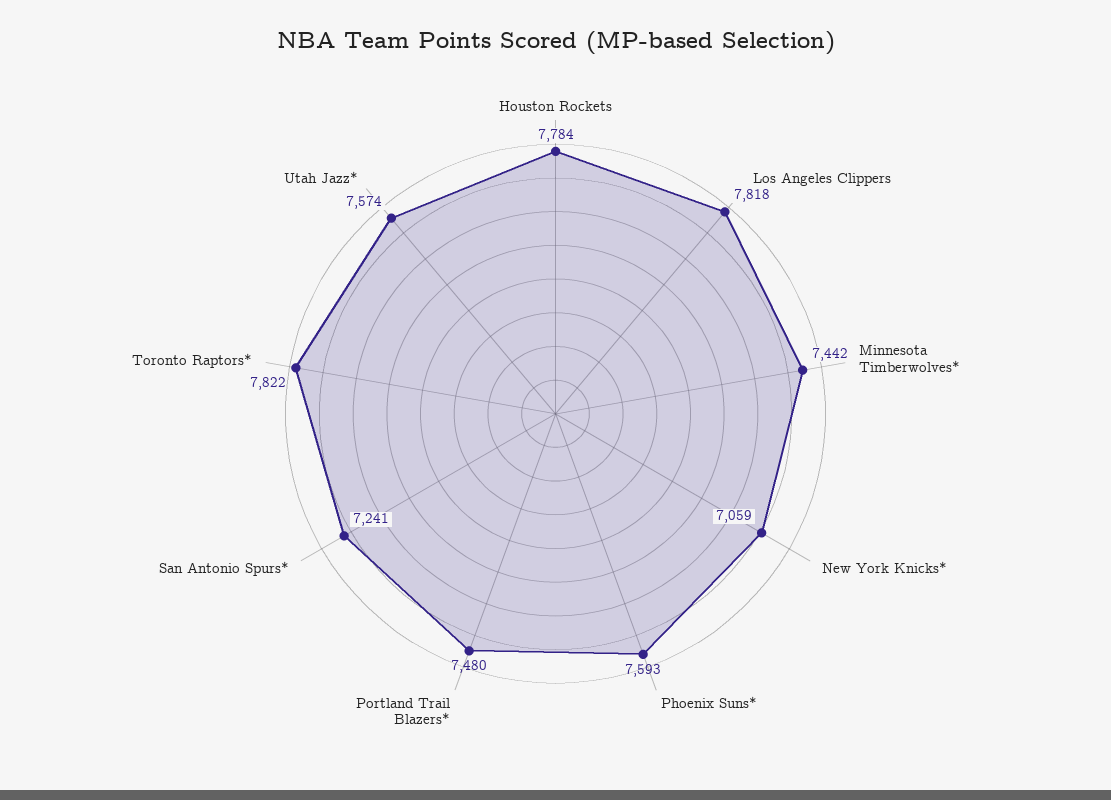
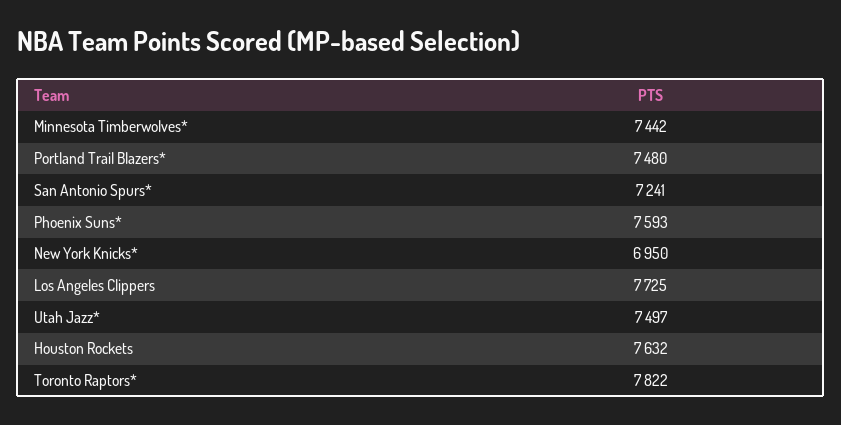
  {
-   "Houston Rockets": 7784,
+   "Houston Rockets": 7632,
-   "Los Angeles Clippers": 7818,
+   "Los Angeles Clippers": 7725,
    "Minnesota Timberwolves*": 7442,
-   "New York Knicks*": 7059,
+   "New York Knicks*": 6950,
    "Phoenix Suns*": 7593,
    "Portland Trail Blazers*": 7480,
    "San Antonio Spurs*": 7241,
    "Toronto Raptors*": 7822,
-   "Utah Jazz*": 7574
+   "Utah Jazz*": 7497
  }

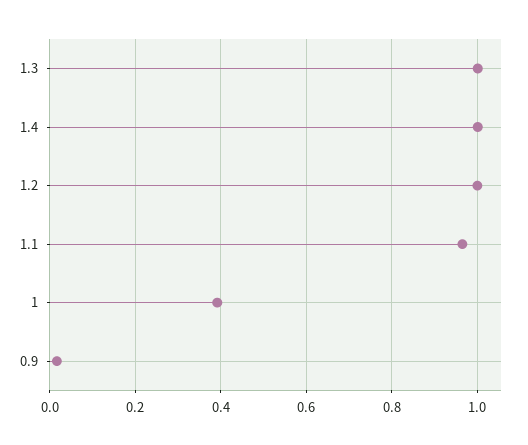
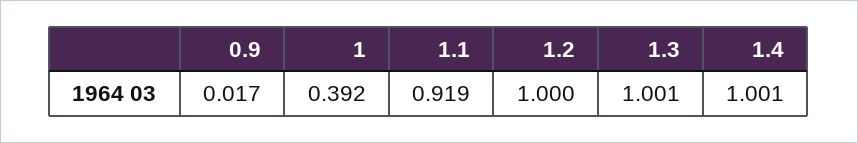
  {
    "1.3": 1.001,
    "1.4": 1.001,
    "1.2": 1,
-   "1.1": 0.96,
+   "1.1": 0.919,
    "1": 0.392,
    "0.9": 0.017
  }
--------
TASK REQUIREMENTS ▸ A word-for-word copy of all the records above is required, with the pictures left out.

OUTPUT OF THE TASK ▸
  {
-   "Houston Rockets": 7784,
+   "Houston Rockets": 7632,
-   "Los Angeles Clippers": 7818,
+   "Los Angeles Clippers": 7725,
    "Minnesota Timberwolves*": 7442,
-   "New York Knicks*": 7059,
+   "New York Knicks*": 6950,
    "Phoenix Suns*": 7593,
    "Portland Trail Blazers*": 7480,
    "San Antonio Spurs*": 7241,
    "Toronto Raptors*": 7822,
-   "Utah Jazz*": 7574
+   "Utah Jazz*": 7497
  }

  {
    "1.3": 1.001,
    "1.4": 1.001,
    "1.2": 1,
-   "1.1": 0.96,
+   "1.1": 0.919,
    "1": 0.392,
    "0.9": 0.017
  }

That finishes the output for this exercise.